[Collected data entries]
..........

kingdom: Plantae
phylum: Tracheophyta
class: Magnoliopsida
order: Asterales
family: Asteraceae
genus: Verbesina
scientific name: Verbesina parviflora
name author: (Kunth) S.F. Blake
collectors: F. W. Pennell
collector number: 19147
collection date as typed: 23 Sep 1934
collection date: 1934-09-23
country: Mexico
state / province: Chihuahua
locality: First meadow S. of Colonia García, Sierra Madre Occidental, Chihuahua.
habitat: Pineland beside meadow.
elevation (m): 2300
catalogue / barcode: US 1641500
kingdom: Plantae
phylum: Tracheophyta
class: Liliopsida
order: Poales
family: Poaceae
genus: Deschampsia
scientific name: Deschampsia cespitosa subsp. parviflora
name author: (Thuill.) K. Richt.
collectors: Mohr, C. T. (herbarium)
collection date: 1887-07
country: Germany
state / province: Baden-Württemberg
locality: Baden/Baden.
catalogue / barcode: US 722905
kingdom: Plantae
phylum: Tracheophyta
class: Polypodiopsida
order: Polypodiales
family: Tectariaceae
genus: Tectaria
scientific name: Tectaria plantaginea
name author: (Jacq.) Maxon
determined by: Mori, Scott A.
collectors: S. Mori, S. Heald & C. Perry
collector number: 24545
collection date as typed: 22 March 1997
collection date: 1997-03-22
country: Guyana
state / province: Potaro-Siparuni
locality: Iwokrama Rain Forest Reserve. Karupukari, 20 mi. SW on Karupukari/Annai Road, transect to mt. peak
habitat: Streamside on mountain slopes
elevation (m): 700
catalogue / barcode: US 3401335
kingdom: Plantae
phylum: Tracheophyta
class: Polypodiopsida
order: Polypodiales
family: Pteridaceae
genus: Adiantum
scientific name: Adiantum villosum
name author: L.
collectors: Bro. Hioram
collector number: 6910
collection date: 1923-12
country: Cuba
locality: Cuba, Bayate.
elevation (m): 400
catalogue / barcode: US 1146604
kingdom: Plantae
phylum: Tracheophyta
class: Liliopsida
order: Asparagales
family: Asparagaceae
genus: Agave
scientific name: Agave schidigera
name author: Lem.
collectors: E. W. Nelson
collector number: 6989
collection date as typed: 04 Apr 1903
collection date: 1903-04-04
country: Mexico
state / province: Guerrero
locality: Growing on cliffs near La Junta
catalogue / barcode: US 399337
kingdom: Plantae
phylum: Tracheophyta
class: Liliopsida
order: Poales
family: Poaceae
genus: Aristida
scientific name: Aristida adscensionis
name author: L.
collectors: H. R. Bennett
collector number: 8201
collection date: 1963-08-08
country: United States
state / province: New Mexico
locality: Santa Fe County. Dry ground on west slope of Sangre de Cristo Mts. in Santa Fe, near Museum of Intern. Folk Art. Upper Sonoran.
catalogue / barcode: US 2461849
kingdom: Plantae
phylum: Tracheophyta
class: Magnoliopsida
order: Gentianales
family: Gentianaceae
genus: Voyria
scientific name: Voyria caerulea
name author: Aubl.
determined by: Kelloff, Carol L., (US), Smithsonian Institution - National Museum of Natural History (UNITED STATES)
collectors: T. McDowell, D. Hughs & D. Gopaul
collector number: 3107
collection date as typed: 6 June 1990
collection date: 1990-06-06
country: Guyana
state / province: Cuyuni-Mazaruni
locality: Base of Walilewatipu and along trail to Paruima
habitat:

..........

_GOAL_
Rewrite the listing lines from the one containing "collector number: 19147" through the one containing "scientific name: Deschampsia", inclusive, changing "catalogue" to "catalog" and keeping everything else the same. Return only those lines.

_SOLUTION BELOW_
collector number: 19147
collection date as typed: 23 Sep 1934
collection date: 1934-09-23
country: Mexico
state / province: Chihuahua
locality: First meadow S. of Colonia García, Sierra Madre Occidental, Chihuahua.
habitat: Pineland beside meadow.
elevation (m): 2300
catalog / barcode: US 1641500
kingdom: Plantae
phylum: Tracheophyta
class: Liliopsida
order: Poales
family: Poaceae
genus: Deschampsia
scientific name: Deschampsia cespitosa subsp. parviflora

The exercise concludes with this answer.